Lord Hall, the BBC’s new director-general, has been a key figure in promoting the arts during a decade which has seen British culture prosper
He was brought in as chief executive of the Royal Opera House in 2001, when the house was having trouble balancing its books and over-reliant on public subsidy. He made it his mission to reduce that reliance by raising more money from the private sector, while at the same time refreshing the house’s conservative audience by attracting more young people.
His success in performing that balancing act has been the presiding symbol of a British cultural scene that has become livelier and more accessible than many international rivals in the past 10 years.
The value of individual donations to the house has increased from £6.7m in 2001 to more than £20m, while the proportion of its income from Arts Council England has fallen from 40 to 25 per cent. Meanwhile initiatives such as the annual “Deloitte Ignite” mini-festivals, featuring collaborations with contemporary artists, have proved successful in changing the house’s audience profile.
Simon Robey, chairman of the board of trustees at the ROH, said he could think of “nobody better able to bring stability back to the BBC”, adding: “The ROH he will leave in March is very different to the one he took over in 2001. Our artistic standards and reputation have never been higher and are unsurpassed around the world.”
Lord Hall has led the ROH’s drive to digitalise its content, by showing its work in cinemas all over Britain and the rest of the world.
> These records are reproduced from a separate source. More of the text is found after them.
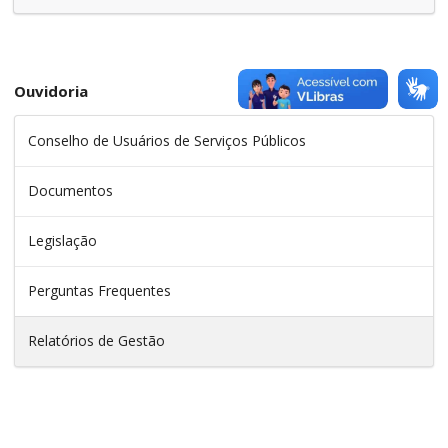
Ouvidoria
Conselho de Usuários de Serviços Públicos
Documentos
Legislação
Perguntas Frequentes
Relatórios de Gestão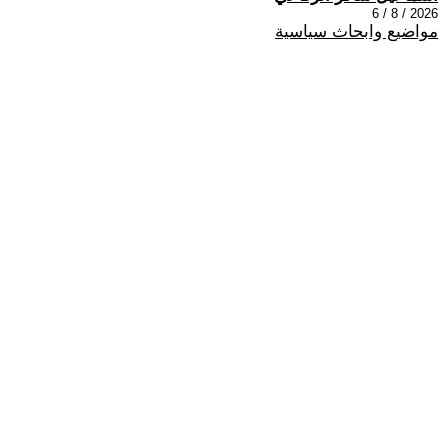
2026 / 8 / 6
مواضيع وابحاث سياسية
The house also bought Opus Arte, the leading classical music and dance DVD company, for £5.7m in 2007, becoming the first opera house to acquire its own DVD production and distribution company.
In 2009, Lord Hall was appointed chairman of the Cultural Olympiad, which had been criticised for failing to capture the public imagination. Ruth Mackenzie, festival director, said his impact was instant. She said he was “passionate about public service and creativity within public broadcasting. This is brilliant news for the BBC”.